4T - Agent Dory

A Deep Dive into POMDP Reinforcement Learning

Key Takeaways

POMDP Challenge: Traditional card games present unique challenges for AI due to hidden information (opponent’s hand), making them ideal testbeds for Partially Observable Markov Decision Processes
A2C + LSTM Architecture: Combined Advantage Actor-Critic with LSTM memory proved effective for sequential decision-making with temporal dependencies
Domain-Aware Engineering: Custom reward shaping and observation encoding significantly accelerated learning compared to generic approaches
70% Win Rate Achievement: The final agent achieved robust performance against various opponents, demonstrating successful generalization
End-to-End Implementation: Built complete game simulation, RL environment, and training pipeline from scratch in PyTorch

What happens when you combine Ecuador’s beloved traditional card game with cutting-edge reinforcement learning? You get a fascinating journey into the world of Partially Observable Markov Decision Processes, temporal memory, and the art of teaching machines to think strategically.

The Game

“40” (Cuarenta) is a traditional Ecuadorian card game that’s deceptively simple on the surface but rich in strategic depth underneath. Players compete to reach exactly 40 points through a combination of capturing cards and strategic play. What makes this game particularly interesting for AI research is its perfect storm of challenges:

Hidden information: You can’t see your opponent’s hand
Sequential dependencies: Your current move affects future opportunities
Multiple scoring mechanisms: Points can be earned through chains, sums, and special combinations
Strategic timing: Knowing when to go for points versus setting up future plays

These characteristics make “40” an ideal candidate for exploring Partially Observable Markov Decision Processes (POMDPs) - a class of problems where an agent must make decisions without complete information about the environment state.

The A2C-LSTM Approach

The Memory Problem

Traditional reinforcement learning algorithms often assume full observability - they can see everything they need to make optimal decisions. But card games break this assumption. When you can’t see your opponent’s hand, past observations become crucial for inferring the current state.

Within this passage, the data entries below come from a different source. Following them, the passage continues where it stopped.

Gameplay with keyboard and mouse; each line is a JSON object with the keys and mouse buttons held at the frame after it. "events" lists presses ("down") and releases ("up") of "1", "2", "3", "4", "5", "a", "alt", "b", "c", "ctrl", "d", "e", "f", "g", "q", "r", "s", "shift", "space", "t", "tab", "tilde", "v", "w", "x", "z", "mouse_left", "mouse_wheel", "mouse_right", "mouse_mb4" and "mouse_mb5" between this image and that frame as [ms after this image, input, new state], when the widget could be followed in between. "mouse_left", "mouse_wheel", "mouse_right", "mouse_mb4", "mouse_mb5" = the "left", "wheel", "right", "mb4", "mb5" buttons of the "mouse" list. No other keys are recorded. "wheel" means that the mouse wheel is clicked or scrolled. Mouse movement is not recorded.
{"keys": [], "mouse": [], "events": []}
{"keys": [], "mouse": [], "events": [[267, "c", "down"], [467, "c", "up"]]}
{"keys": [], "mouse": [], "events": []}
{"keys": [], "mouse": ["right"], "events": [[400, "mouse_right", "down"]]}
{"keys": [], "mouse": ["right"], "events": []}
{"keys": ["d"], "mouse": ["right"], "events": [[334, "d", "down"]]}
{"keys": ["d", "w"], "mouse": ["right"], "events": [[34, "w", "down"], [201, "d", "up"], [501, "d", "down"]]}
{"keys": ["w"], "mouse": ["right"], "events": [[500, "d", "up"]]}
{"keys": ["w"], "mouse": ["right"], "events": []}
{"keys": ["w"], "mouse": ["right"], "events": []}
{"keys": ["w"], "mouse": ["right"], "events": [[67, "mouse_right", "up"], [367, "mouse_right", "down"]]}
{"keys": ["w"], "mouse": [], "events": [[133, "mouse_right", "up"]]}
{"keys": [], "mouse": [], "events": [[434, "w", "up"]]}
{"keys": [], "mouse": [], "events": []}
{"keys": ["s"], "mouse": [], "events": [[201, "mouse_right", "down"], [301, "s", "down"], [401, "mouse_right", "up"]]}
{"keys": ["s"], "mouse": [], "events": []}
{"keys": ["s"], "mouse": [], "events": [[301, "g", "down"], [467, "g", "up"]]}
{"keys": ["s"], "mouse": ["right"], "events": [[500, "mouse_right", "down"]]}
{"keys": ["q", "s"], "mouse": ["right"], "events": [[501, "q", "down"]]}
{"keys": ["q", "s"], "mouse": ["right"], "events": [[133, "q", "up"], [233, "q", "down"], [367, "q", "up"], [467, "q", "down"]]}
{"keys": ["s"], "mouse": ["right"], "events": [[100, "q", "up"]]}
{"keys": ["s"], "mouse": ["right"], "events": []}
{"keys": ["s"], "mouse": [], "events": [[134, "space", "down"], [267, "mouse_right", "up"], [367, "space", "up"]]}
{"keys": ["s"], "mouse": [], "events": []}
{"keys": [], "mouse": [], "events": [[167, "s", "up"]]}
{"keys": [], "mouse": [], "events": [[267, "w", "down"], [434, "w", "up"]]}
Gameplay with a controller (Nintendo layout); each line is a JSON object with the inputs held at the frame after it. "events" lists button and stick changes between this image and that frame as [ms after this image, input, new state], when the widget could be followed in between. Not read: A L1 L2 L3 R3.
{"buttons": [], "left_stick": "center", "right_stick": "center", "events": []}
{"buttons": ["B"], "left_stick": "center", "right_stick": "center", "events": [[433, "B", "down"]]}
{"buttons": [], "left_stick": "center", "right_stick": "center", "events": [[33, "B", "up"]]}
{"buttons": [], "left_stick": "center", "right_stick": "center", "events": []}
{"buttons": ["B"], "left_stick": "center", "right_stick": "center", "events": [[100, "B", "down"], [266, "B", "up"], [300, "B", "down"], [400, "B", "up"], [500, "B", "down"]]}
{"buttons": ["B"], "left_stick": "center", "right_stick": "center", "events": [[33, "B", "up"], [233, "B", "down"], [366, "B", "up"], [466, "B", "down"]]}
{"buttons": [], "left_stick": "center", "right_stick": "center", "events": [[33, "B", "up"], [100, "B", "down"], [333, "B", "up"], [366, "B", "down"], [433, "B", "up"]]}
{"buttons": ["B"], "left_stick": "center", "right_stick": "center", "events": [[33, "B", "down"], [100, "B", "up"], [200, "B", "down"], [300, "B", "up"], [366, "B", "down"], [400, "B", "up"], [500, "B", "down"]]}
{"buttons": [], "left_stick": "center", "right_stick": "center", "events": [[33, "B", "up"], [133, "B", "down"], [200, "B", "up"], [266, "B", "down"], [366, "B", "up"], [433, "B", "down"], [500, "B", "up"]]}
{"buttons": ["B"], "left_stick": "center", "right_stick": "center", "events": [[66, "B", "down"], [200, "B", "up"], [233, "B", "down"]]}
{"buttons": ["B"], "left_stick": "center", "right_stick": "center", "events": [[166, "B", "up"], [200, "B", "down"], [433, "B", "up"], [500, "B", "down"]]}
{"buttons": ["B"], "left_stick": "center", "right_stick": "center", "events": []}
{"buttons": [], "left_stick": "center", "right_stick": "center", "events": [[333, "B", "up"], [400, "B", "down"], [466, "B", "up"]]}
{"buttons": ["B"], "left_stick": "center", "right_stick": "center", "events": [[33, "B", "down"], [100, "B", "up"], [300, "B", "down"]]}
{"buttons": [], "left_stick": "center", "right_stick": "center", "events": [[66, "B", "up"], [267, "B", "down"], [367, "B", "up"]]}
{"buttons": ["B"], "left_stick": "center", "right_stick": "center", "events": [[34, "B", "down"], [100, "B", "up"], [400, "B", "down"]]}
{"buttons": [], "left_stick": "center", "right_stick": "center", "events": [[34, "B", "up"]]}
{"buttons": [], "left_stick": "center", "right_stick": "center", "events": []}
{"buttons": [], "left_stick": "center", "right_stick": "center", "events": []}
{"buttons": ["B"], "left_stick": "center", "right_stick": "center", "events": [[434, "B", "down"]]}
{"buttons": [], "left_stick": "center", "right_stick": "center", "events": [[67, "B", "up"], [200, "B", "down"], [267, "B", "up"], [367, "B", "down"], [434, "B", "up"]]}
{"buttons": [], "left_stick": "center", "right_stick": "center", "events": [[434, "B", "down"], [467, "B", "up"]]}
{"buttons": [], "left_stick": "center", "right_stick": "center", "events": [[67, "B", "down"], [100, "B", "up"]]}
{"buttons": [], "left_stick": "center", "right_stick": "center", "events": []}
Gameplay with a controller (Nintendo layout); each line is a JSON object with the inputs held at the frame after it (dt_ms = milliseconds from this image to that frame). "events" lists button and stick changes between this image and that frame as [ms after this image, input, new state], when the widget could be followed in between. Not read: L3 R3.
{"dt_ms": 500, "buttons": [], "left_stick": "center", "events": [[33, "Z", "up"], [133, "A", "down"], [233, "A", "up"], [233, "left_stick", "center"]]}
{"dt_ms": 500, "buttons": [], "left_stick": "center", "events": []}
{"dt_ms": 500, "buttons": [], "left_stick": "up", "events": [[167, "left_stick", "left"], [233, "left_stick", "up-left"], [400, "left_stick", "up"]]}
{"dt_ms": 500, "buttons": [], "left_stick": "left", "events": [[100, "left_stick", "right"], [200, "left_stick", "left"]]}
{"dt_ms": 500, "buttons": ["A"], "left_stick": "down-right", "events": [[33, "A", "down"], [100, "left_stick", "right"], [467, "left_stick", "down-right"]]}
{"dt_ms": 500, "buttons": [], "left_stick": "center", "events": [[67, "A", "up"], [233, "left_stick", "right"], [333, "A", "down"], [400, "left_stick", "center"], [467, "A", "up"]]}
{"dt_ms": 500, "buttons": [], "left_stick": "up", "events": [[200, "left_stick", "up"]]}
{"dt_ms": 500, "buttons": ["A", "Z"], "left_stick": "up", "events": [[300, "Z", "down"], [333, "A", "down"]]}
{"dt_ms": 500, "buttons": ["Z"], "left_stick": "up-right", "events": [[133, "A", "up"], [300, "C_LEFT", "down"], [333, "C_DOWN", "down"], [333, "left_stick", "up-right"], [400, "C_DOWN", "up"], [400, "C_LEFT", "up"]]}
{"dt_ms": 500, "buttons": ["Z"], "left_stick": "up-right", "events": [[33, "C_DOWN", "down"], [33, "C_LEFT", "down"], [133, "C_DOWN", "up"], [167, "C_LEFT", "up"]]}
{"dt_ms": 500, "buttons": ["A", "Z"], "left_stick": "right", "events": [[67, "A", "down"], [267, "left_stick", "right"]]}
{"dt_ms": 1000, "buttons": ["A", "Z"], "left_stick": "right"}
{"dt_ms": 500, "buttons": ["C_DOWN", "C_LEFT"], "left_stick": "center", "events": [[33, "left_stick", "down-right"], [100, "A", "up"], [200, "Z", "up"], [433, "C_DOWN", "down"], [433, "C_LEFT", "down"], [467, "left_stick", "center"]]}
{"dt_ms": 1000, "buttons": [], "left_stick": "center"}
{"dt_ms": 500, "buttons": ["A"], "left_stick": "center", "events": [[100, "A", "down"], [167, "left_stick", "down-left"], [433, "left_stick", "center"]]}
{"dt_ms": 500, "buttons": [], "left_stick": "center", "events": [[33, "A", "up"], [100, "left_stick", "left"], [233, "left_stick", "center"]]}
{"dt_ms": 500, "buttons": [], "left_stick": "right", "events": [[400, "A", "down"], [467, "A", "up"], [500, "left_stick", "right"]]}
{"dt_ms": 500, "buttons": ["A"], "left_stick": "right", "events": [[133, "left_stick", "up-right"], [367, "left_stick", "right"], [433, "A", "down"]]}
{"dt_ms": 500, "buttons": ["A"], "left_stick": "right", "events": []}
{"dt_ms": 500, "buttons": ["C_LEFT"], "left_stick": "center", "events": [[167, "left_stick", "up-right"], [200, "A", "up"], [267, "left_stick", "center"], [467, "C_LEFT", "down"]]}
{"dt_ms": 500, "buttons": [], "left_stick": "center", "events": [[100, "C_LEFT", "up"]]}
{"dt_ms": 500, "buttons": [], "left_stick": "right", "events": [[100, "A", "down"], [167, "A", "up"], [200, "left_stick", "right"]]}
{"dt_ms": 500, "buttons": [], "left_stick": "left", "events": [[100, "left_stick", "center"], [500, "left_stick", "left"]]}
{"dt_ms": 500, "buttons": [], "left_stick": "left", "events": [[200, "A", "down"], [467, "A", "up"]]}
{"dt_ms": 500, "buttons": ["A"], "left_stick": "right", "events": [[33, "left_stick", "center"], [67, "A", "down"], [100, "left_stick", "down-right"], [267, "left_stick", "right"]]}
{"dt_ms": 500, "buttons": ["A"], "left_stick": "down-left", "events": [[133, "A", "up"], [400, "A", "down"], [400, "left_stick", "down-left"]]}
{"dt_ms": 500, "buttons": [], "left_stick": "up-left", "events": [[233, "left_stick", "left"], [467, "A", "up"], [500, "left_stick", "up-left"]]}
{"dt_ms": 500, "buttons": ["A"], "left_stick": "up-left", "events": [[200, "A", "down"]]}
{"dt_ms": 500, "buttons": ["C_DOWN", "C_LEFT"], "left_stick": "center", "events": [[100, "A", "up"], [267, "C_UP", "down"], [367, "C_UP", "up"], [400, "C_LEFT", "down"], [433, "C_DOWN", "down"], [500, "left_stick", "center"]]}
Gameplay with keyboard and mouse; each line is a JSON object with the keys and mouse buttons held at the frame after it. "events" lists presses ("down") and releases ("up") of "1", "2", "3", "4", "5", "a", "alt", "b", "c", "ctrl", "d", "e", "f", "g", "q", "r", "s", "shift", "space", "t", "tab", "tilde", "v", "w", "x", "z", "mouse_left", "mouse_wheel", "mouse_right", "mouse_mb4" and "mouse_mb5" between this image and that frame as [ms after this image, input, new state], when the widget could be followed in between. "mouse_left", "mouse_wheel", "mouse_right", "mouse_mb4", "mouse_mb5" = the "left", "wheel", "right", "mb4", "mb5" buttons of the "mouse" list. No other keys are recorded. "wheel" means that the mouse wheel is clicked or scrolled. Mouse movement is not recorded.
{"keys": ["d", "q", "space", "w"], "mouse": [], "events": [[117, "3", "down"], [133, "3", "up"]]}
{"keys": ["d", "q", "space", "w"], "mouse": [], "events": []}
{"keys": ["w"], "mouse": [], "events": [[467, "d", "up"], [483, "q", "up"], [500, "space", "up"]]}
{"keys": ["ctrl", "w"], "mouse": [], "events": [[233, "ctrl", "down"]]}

This is where Long Short-Term Memory (LSTM) networks shine. By incorporating LSTM into an Advantage Actor-Critic (A2C) architecture, our agent can maintain a “memory” of past observations and use this temporal context to make better decisions.

1
class A2C_LSTM(nn.Module):
2
    def __init__(self, obs_dim: int, action_dim: int, hidden_dim: int = 512,
3
                 lstm_dim: int = 256):
4
        super().__init__()
5

6
        # Feature extraction network
7
        self.feature_net = nn.Sequential(
8
            nn.Linear(obs_dim, hidden_dim),
9
            nn.LayerNorm(hidden_dim),
10
            nn.ReLU(),
11
            nn.Dropout(0.1),
12
            nn.Linear(hidden_dim, hidden_dim),
13
            nn.LayerNorm(hidden_dim),
14
            nn.ReLU(),
15
            nn.Dropout(0.1)
16
        )
17

18
        # LSTM for temporal memory
19
        self.lstm = nn.LSTM(hidden_dim, lstm_dim, num_layers=2,
20
                            batch_first=True, dropout=0.1)
21

22
        # Strategic planning head
23
        self.strategic_head = nn.Sequential(
24
            nn.Linear(lstm_dim, hidden_dim // 2),
25
            nn.ReLU(),
26
            nn.Dropout(0.1)
27
        )

Dual-Head Architecture

The network architecture employs a clever dual-head design:

Actor Head: Decides which card to play based on the current policy
Critic Head: Evaluates how good the current state is (value estimation)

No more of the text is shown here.